2. While the potatoes and chickpeas are cooking you can start on your veggies. Before using your produce be sure to rinse veggies very well. I use a produce wash spray by the Honest brand that I love. Start off with the greens by rinsing and drying with a spinner or paper towels to soak up excess liquid. You want the greens base layer to be nice and dry so it can absorb flavor and keep for a few hours in the fridge (if needed) without getting mushy. Toss the prepped greens with 2-3 tsp of lemon juice and a pinch of salt and pepper. Layer them in the bottom of your serving platter. I used a deep pie dish.

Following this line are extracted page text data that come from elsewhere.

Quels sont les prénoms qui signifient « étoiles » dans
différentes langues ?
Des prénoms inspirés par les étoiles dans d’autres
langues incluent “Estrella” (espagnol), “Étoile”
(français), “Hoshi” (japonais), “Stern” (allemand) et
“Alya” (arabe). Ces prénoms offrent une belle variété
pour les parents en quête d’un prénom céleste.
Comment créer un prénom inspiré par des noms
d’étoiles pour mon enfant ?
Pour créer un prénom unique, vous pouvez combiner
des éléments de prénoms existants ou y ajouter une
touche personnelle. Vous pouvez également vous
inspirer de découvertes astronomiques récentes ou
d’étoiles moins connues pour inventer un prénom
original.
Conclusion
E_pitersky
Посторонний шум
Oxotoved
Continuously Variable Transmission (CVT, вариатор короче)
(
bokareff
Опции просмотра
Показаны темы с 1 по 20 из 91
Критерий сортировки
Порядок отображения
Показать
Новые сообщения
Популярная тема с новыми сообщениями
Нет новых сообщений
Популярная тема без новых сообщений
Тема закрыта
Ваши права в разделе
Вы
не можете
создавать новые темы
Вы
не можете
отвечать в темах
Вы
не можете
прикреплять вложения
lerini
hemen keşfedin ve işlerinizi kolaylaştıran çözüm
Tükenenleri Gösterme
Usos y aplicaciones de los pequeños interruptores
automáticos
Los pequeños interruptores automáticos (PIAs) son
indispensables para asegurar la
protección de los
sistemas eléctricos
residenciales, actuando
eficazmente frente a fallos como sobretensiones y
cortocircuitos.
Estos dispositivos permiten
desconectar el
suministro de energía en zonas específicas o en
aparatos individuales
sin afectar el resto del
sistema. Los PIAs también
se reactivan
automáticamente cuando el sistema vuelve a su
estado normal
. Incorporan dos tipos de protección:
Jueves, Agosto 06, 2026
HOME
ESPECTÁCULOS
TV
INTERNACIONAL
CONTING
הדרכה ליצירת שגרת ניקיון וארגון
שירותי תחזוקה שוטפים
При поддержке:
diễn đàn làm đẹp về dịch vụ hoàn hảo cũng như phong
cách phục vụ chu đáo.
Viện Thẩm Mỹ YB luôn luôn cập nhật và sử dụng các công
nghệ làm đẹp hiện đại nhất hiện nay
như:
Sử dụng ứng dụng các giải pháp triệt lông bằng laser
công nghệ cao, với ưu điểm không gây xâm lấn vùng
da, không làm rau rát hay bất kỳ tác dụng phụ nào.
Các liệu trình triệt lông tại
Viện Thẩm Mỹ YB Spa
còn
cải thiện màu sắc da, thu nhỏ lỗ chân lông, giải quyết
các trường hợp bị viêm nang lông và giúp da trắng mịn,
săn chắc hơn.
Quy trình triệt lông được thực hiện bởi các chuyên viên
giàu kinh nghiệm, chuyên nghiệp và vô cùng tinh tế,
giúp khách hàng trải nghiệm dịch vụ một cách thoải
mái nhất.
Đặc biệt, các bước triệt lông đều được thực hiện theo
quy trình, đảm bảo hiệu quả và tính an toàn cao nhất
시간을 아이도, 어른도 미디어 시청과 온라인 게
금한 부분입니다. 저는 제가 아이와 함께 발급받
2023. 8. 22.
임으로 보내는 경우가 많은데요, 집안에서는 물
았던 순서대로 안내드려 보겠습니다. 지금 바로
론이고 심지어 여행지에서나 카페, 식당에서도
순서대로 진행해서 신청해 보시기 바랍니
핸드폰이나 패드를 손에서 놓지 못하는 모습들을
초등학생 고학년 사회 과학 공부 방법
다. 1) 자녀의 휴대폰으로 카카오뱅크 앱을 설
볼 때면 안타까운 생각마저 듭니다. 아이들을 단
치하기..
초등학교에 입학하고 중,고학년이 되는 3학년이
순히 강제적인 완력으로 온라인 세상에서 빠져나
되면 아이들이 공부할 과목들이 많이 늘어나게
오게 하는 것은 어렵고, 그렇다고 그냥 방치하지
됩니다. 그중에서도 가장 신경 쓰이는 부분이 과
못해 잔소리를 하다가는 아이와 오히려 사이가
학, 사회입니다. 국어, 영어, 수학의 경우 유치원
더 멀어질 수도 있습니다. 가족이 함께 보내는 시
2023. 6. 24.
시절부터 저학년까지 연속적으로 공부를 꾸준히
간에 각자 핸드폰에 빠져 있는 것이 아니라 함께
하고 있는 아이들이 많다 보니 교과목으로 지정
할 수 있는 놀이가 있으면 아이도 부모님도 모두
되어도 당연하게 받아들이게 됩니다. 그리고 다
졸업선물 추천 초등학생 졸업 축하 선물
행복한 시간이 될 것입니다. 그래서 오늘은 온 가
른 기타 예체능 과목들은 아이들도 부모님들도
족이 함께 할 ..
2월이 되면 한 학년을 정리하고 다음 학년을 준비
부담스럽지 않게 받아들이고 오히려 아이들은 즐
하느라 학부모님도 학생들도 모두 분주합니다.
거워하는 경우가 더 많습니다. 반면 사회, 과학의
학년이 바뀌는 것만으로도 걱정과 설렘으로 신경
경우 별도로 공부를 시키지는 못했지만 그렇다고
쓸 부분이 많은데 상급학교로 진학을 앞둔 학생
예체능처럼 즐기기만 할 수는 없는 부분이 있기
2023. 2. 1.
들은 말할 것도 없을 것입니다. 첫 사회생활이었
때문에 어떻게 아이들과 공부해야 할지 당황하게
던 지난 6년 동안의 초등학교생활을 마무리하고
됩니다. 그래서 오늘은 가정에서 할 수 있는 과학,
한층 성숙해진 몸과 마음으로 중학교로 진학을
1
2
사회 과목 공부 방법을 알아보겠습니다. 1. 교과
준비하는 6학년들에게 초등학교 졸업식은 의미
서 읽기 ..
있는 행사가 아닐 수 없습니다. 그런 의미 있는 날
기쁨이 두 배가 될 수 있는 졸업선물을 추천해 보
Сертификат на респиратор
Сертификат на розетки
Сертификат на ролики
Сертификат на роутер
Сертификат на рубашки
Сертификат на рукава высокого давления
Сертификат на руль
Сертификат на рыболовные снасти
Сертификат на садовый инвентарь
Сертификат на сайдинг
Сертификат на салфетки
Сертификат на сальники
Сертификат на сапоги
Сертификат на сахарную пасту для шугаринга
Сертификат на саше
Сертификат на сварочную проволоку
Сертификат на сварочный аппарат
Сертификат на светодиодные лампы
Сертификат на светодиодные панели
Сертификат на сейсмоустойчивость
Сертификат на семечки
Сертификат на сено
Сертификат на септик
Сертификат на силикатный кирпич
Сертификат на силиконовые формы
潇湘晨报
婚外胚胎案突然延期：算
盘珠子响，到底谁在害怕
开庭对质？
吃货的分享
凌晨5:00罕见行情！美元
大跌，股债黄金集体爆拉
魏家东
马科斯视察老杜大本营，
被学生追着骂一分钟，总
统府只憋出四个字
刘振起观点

3. Toss the diced tomatoes with 2 Tbsp of lemon juice, the minced garlic, onion, optional walnut or olive oil and a pinch of salt and pepper. Allow the tomatoes to marinate in that mixture for at least five minutes. After five minutes (or longer) pour the tomatoes onto the greens, including the leftover liquid that they were soaking in.
4. Add the diced avocado, tossed in lemon juice, over top the greens.
5. Add the beets or radishes.
6. Add the nut/seed accent, I added walnuts.
7. The last addition to the platter is those warm ingredients. Add the warm chickpeas and potatoes over top the greens. You can serve this salad hot/cold with the crisp veggies paired with the warm legumes and potatoes, or you can place everything in the fridge to chill. Both ways are delicious! You could also make the salad ahead of time and wait to make the warm ingredients right before serving.
8. The last step is the dressing. Whisk together the dressing. You can pour the dressing over the salad right before serving or pour it over now and allow it to marinate into the veggies for a few hours if making ahead of time. Garnish with fresh citrus slices like lemon.
Serve! Add a little bit of everything to each serving bowl. or if you really like your salads tossed well you could serve the platter all pretty like this, then toss it all into a large salad bowl and toss well to serve.
Tip! I made EXTRA potatoes to add over top my salad to give it an extra-potato flavor which I just adored.